MC: So you knew it would be a lot of work and it would be very complex, but on the other hand you had a "smoking gun" and a sense that justice was on your side.

DM: Right. And I think the overriding... not the overriding, one of the major considerations we had at that time, is having found this evidence in the midst of a very heated redress battle, we knew we could do one thing, win or lose the case, we were gonna be able to educate the American public.

TI: Was there ever --

MC: So --

TI: I'm sorry. Was there ever a fear, though, that if you failed, if you lost the case, that that would negatively impact the overall redress movement?

DM: You know, we did consider that. I mean, it's kinda like, you have to weigh all the considerations. We knew the evidence better than anybody. So at one point in our case, I think our, we were doing this all in secret because we wanted to get an edge on the government before we threw it at 'em by filing the complaint. Our plans were leaked to a former justice of the Supreme Court, Arthur Goldberg, and Arthur Goldberg opined in the Pacific Citizen -- I think this was set up to discourage us from doing this -- that it would be foolhardy to pursue these claims because they don't have a high chance of success and probably set back the redress movement. We, of course, considered that to some degree. But we really didn't give it very much serious consideration. We knew what the evidence was. We knew the overall educational value was gonna be enormous. And I think at one point you kinda have to make that choice. Is this case strong enough to win? And we created various escape routes. And the escape routes were primarily in the educational area. Because the opportunity we had to do with the evidence we had, we had a political and educational set of principles even if we lost the case, and that would be to do more education about the failure of our court system. And so we, we kind of, we had a, we had an exit strategy in that sense, too, in case we did lose. But, truthfully, I don't think people gave it more than a minute's thought in that group because I think we felt so strongly about what we had.

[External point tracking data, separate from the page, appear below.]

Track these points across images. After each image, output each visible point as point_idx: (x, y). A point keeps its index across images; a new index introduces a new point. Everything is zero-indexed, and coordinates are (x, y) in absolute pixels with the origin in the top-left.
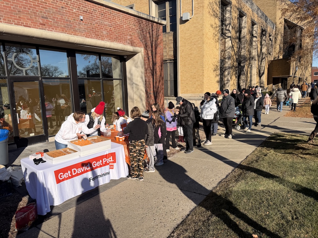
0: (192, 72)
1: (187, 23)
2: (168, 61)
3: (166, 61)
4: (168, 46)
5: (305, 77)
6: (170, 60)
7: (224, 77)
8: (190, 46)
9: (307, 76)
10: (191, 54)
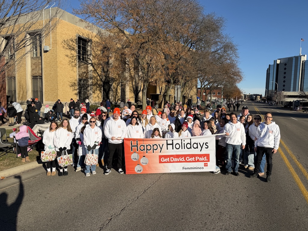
0: (51, 87)
1: (48, 52)
2: (38, 77)
3: (37, 77)
4: (38, 66)
5: (190, 96)
6: (40, 76)
7: (87, 91)
8: (50, 68)
9: (192, 95)
10: (50, 74)
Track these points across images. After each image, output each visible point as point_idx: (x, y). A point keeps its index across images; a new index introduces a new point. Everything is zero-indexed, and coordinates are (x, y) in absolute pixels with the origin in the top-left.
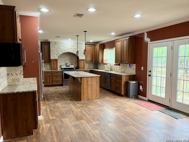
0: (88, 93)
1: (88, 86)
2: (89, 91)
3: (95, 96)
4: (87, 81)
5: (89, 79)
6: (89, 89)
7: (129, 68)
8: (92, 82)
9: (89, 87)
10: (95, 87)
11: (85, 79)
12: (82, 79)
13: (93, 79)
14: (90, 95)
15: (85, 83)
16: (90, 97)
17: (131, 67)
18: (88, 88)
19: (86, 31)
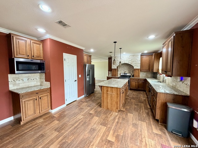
0: (107, 103)
1: (107, 95)
2: (108, 100)
3: (115, 108)
4: (107, 91)
5: (109, 89)
6: (109, 98)
7: (181, 82)
8: (112, 92)
9: (109, 96)
10: (116, 98)
11: (105, 88)
12: (102, 87)
13: (113, 89)
14: (109, 105)
15: (104, 92)
16: (109, 107)
17: (183, 81)
18: (107, 97)
19: (116, 42)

MC: Those documents as "smoking guns" are very, very powerful. And I guess what you were trying to do really was different from a typical type of case involving reparations in that you weren't asking for damages. You were really just asking for the government to set aside a conviction, for the courts to set aside a conviction based on essentially prosecutorial misconduct.

DM: Correct.

MC: So in that sense, it was really about legal ethics as opposed to a remedy in money damages.

DM: Yeah, we thought, we actually considered the idea of money damages. I mean, we thought this through with meetings after meetings after meetings. I remember Min telling Peggy, or telling one of us he had, was worried about these young lawyers taking on this case, his case. So he dispatched his friend, Frank Chuman, who was a well-regarded lawyer, historian, wrote books about Japanese Americans, from Los Angeles, to join us at our meeting that we had in my apartment, the second set of meetings. So Frank was his emissary and was supposed to report on whether we were good enough to do this. Which was totally understandable from, from a client's point of view.